___ Page excerpt ___
Difference between localhost and the ip address
To answer your question.
127.0.0.1 is not just a different ip address to the machine ip address, it's a different interface as well. 127.0.0.1 should not be seen on the local network. It's a special internal IP address for the loopback adapter.
x.x.x.x will be your ethernet card.
by the way 'localhost' is simply an entry in your hosts file that points to 127.0.0.1
If you bind a socket to 127.0.0.1:8200 then only clients running locally will be able to access it and only with http://127.0.0.1:8200 or http://localhost:8200 (or a dns or hosts file entry that points to 127.0.0.1).
A socket bound to x.x.x.x:8200 will only be available through http://x.x.x.x:8200 or a dns or hosts file entry that points to that.
Binding a socket to 127.0.0.1 does not automatically make it available on the ethernet interface as well.
Thats why you can't connect to x.x.x.x:8200
You can bind port 8200 to all available interfaces (0.0.0.0) then it should work.
Other features of the loopback adapter:
The loopback interface is a virtual interface. It's often used to allow programs to talk to each other on the same machine. It is not a way to reference the machine IP address. 127.0.0.1 IS the IP address of the loopback virtual adaptor.
___
### Required task 1
In the localhost explanation, rewrite the paragraph that begins "The loopback interface is a virtual interface" as a short list of its main points.
### Required task 2
According to the localhost explanation, what address can port 8200 be bound to so that it works on all available interfaces?
### Required task 3
Resume the localhost explanation after its final sentence and write a few more sentences in the same style.
___ Record extracts ___
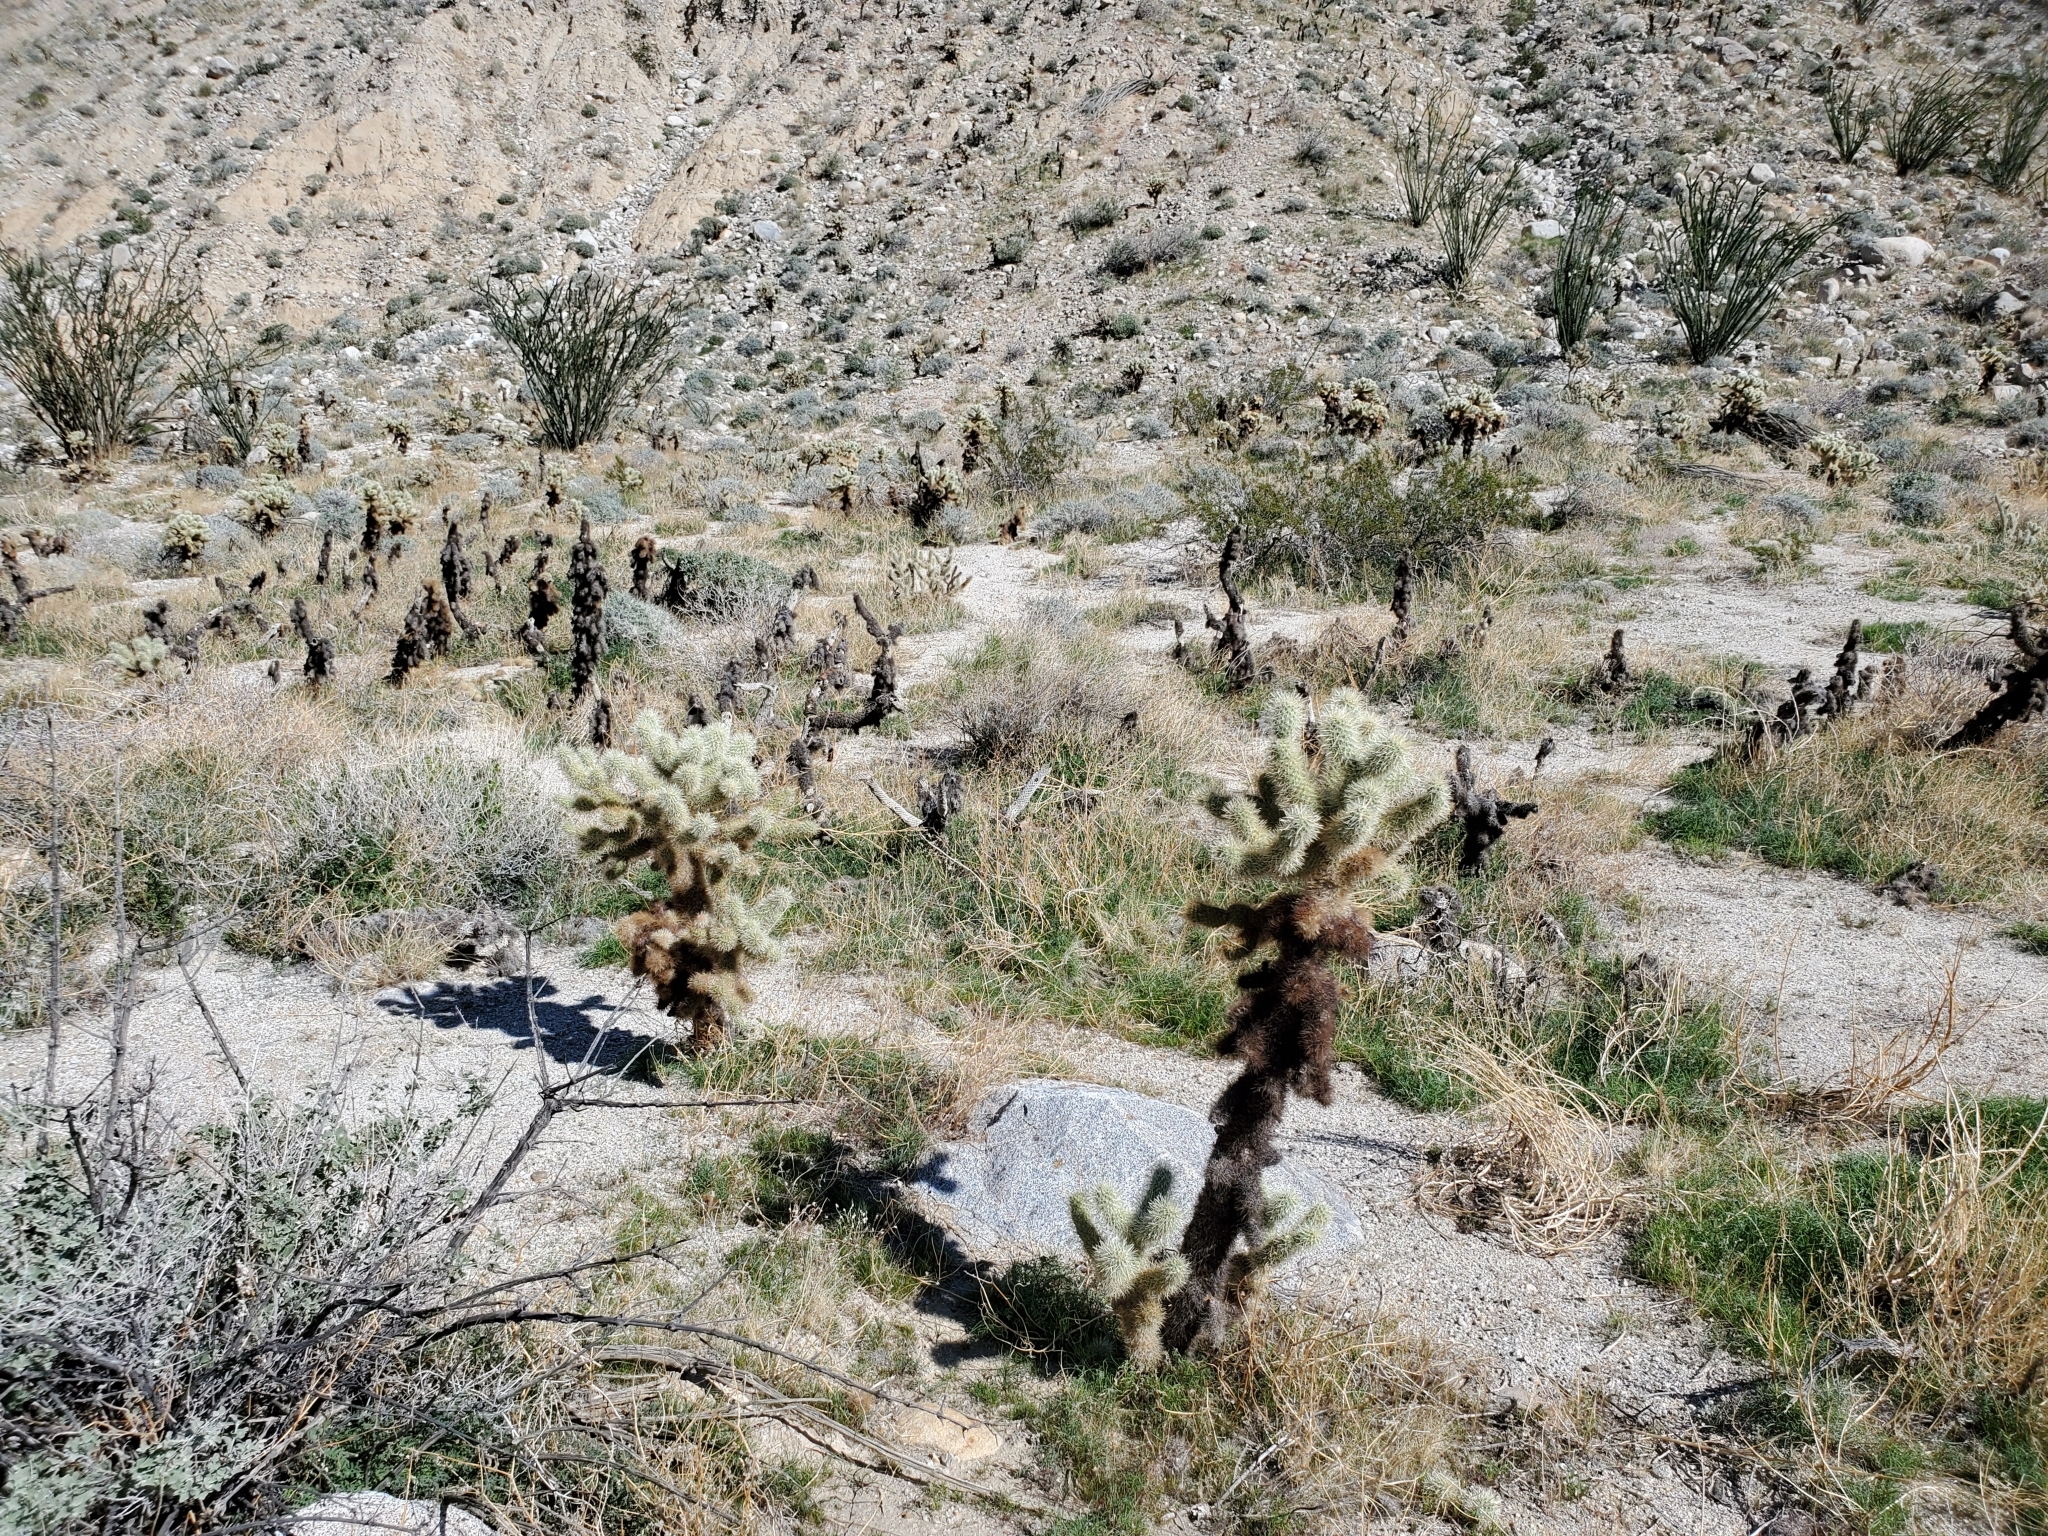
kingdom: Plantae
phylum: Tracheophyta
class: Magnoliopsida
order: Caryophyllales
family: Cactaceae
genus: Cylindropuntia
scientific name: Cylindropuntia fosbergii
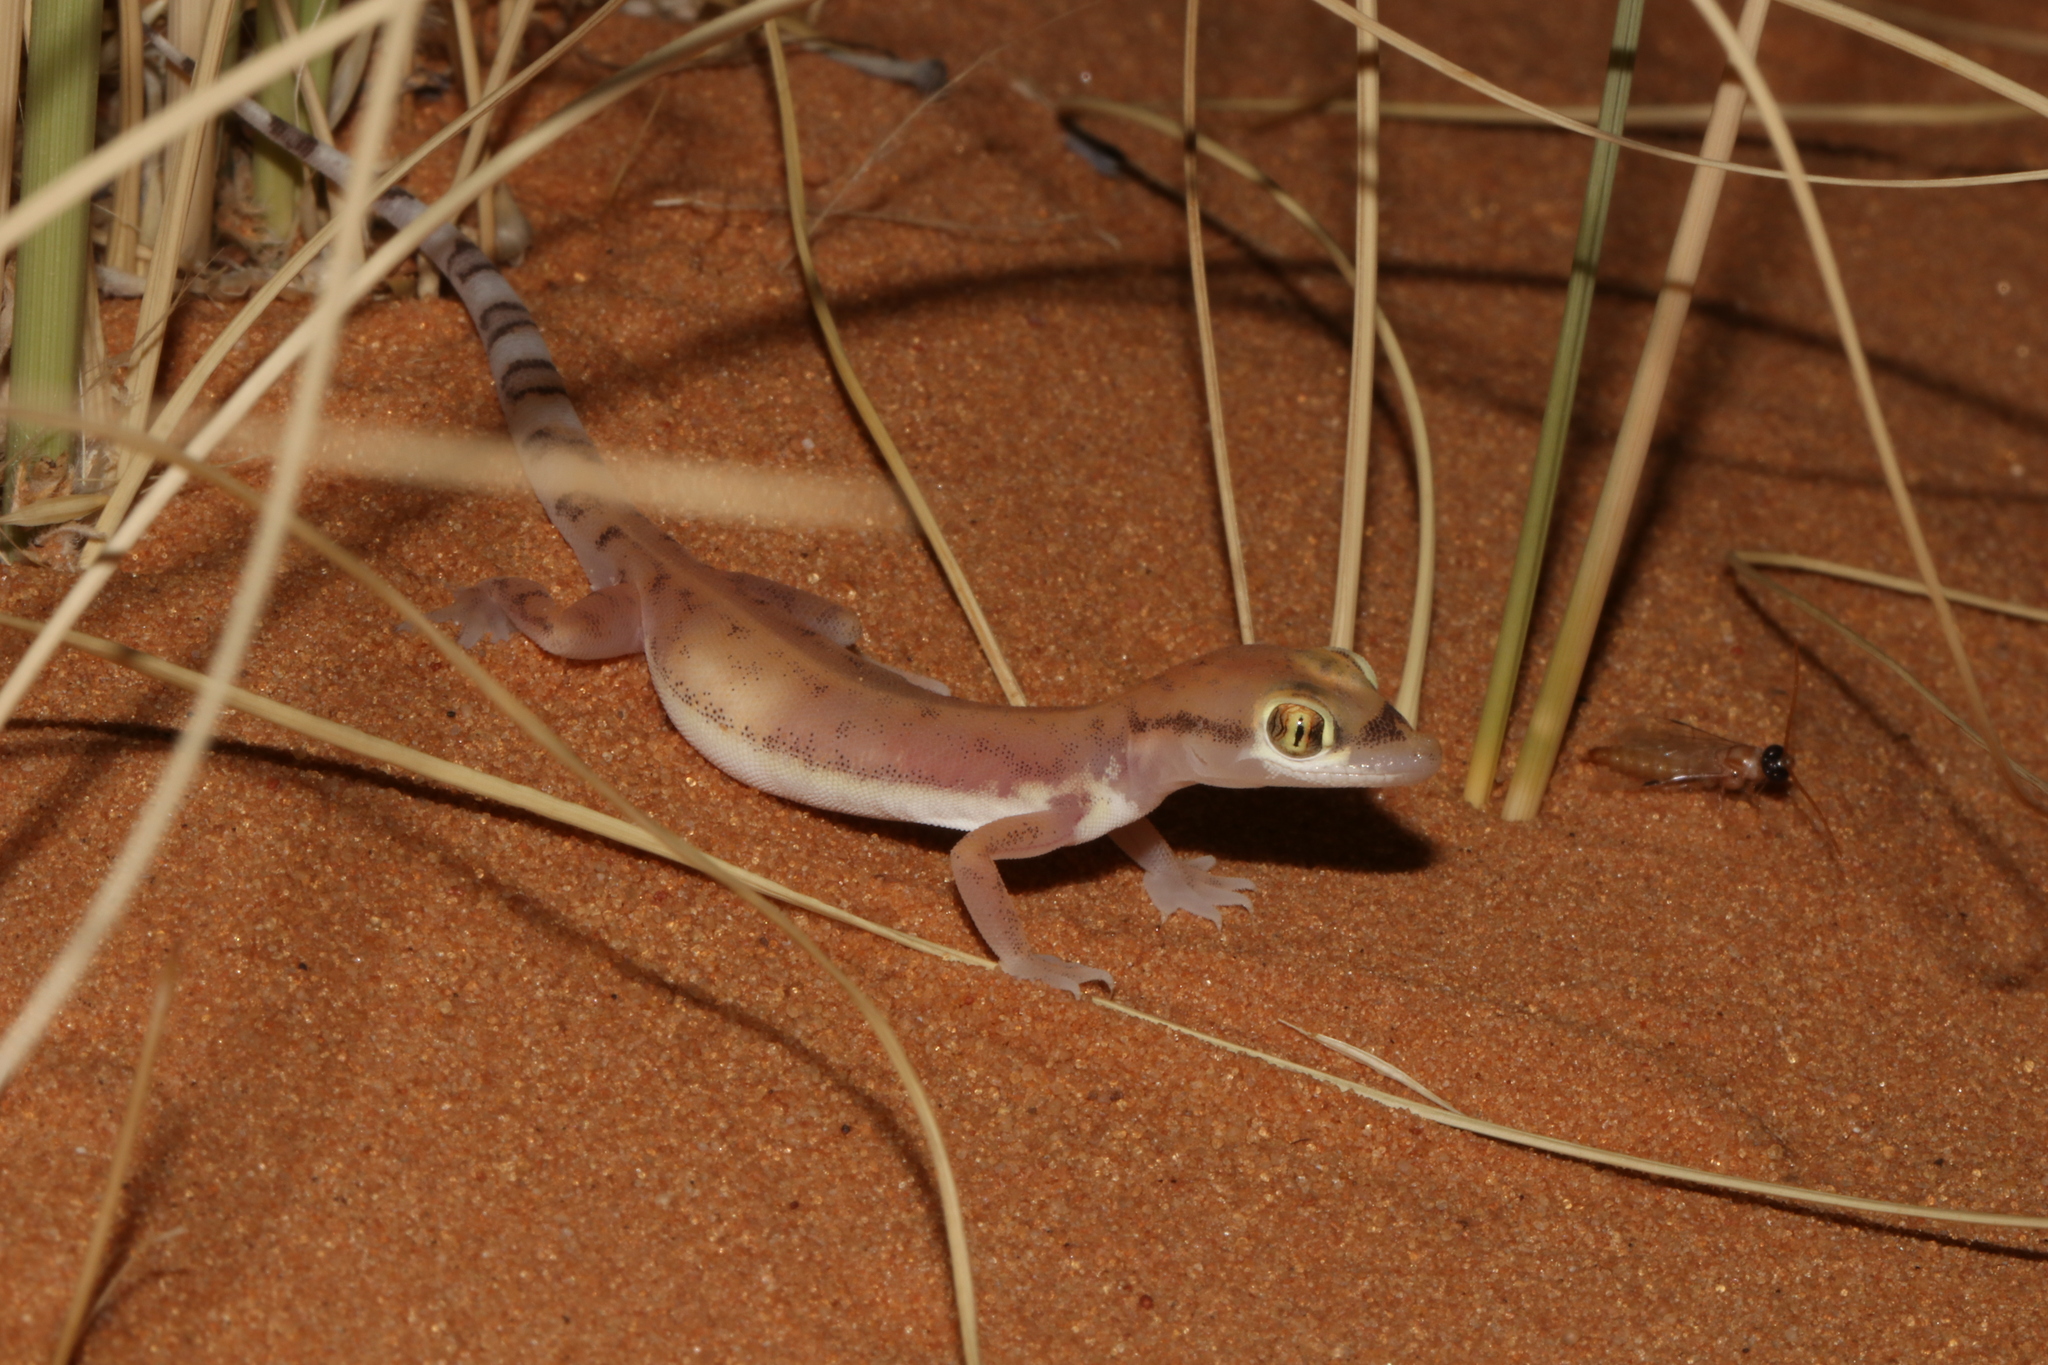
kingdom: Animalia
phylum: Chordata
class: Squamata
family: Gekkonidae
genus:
___
### Result 1
- The loopback interface is a virtual interface.
- Programs often use it to talk to each other on the same machine.
- It is not a way to refer to the machine's IP address.
- 127.0.0.1 is the IP address of the loopback virtual adapter.

### Result 2
0.0.0.0

### Result 3
The other thing about the loopback adapter is that because it's virtual it doesn't actually pass any packets through to the network card.
For example wikepedia says that 'pointing a web browser to the URLs http://127.0.0.1/ or http://localhost/ will access that computer's own web site'
Slightly inaccurate. It may do so. Equally well it may not bring up any website and it is even possible to display an different internal website from what you get when you use your x.x.x.x address.
127.0.0.1 points to your own machine, but that doesn't mean it will behave the same way once it reaches your machine
If you want a non-technical analogy, your can consider them different doors into your house.
There are both pointing to the same house but they are not the same thing. It is possible for each door to take you into the same room or they could take you into a different room. It is also possible to lock one door and not the other.
When you configure a website, you specify which addresses to bind to and quite often the answer is all addresses. (That is equivalent to have all doors taking you into the one room)
You can also specify the website to bind to one address only. (That is equivalent to locking all doors except one.)
If you have two (or more) websites you can bind them to separate addresses. (That is equivalent to having each door going into separate rooms).
An example of how both references work, my Windows 7 computer has IIS installed, when I go into IIS Manager and right click on Default Web Site, it gives me a 'Edit Bindings' menu option. Selecting that bring up a list of bindings. I have only one, but for IP Address it has * which means IIS listens on all my ip addresses.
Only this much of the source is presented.